Some critics have questioned if honoring journalists respected the will of Swedish inventor Alfred Nobel and its original purpose to prevent war, but Reiss-Andersen said freedom of expression was essential to peace.
“Free, independent and fact-based journalism serves to protect against abuse of power, lies and war propaganda,” she said. “Without freedom of expression and freedom of the press, it will be difficult to successfully promote fraternity between nations, disarmament and a better world order to succeed in our time.”
She also cited the danger of misinformation and attacks on journalists by leaders denouncing them as purveyors of “fake news.”
“Conveying fake news and information that is propaganda and untrue is also a violation of freedom of expression, and all freedom of expression has its limitations. That is also a very important factor in this debate,” she said.
Media rights group Reporters Without Borders celebrated the announcement, expressing “joy and urgency.”
Director Christophe Deloire called it “an extraordinary tribute to journalism, an excellent tribute to all journalists who take risks everywhere around the world to defend the right to information.”
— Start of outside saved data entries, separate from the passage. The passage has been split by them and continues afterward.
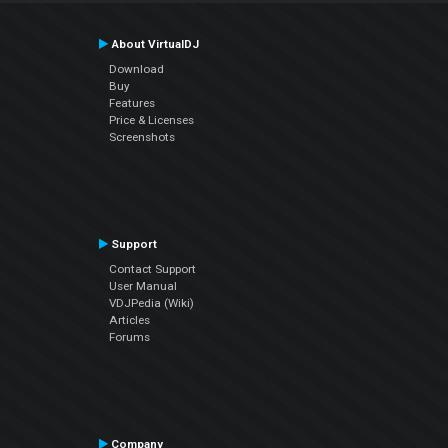
About VirtualDJ
Download
Buy
Features
Price & Licenses
Screenshots
Support
Contact Support
User Manual
VDJPedia (Wiki)
Articles
Forums
Company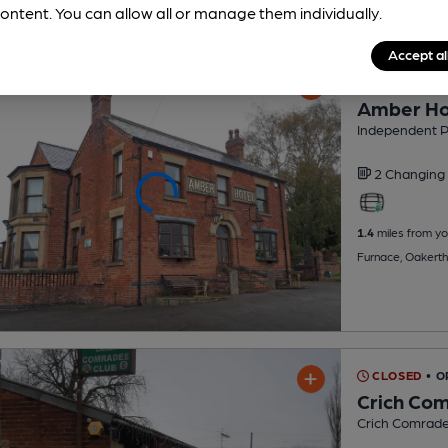
ontent. You can allow all or manage them individually.
Accept al
CLOSED
• O
Amber Ho
Independent 
2 Changing
1.4
miles from yo
Furnace, Oakert
CLOSED
• O
Crich Com
Crich Comrade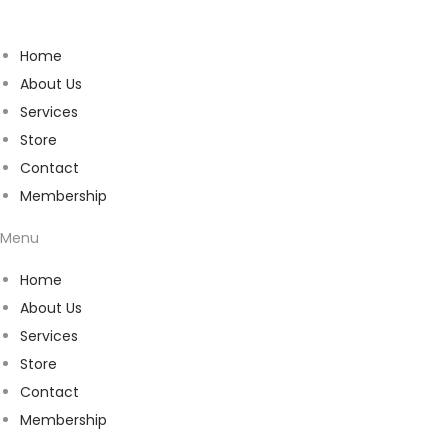
Home
About Us
Services
Store
Contact
Membership
Menu
Home
About Us
Services
Store
Contact
Membership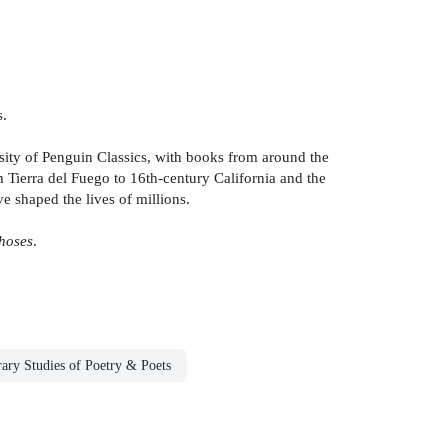
s.
ersity of Penguin Classics, with books from around the
 Tierra del Fuego to 16th-century California and the
ve shaped the lives of millions.
hoses
.
rary Studies of Poetry & Poets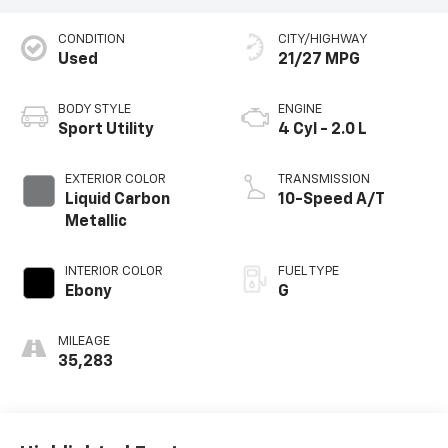
CONDITION
CITY/HIGHWAY
Used
21/27 MPG
BODY STYLE
ENGINE
Sport Utility
4 Cyl - 2.0 L
EXTERIOR COLOR
TRANSMISSION
Liquid Carbon
10-Speed A/T
Metallic
INTERIOR COLOR
FUEL TYPE
Ebony
G
MILEAGE
35,283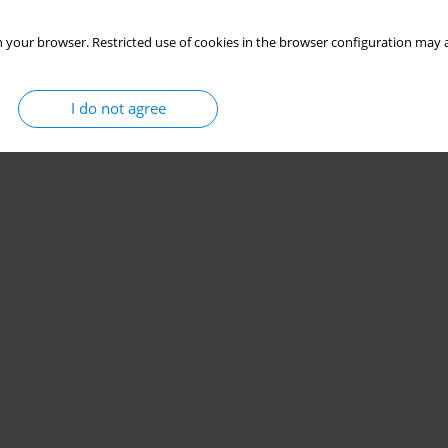
 your browser. Restricted use of cookies in the browser configuration may a
I do not agree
“Journalism is in danger, journalism is weakened, journalism is threatened. Democracies are weakened by disinformation, by rumors, by hate speech,” said Deloire, whose group has worked with Ressa and Muratov to defend defend journalism in their countries and comes under regular criticism from authoritarian governments.
After the announcement, the Nobel committee itself was put on the spot when a reporter asked about its decision to award the 2019 peace prize to Ethiopian Prime Minister Abiy Ahmed, who has since become entangled in a domestic conflict with the powerful Tigray region.
“Today, I will not comment on other Nobel laureates and other issues than we have on the table today, but I can mention that the situation for freedom of press in Ethiopia is very far from ideal and is facing severe restrictions,” Reiss-Andersen said.
In other awards announced this week by the Nobel Committee:
— The medicine prize went to Americans David Julius and Ardem Patapoutian for their discoveries into how the human body perceives temperature and touch.
— The physics prize went to three scientists whose work found order in seeming disorder, helping to explain and predict complex forces of nature, including expanding understanding of climate change.
— The chemistry prize went to Benjamin List and David W.C. MacMillan for finding an easier and environmentally cleaner way to build molecules that can be used to make compounds, including medicines and pesticides.
— The literature prize went to U.K.-based Tanzanian writer Abdulrazak Gurnah, for his “uncompromising and compassionate penetration of the effects of colonialism and the fate of the refugee.”
The economics prize will be awarded Monday.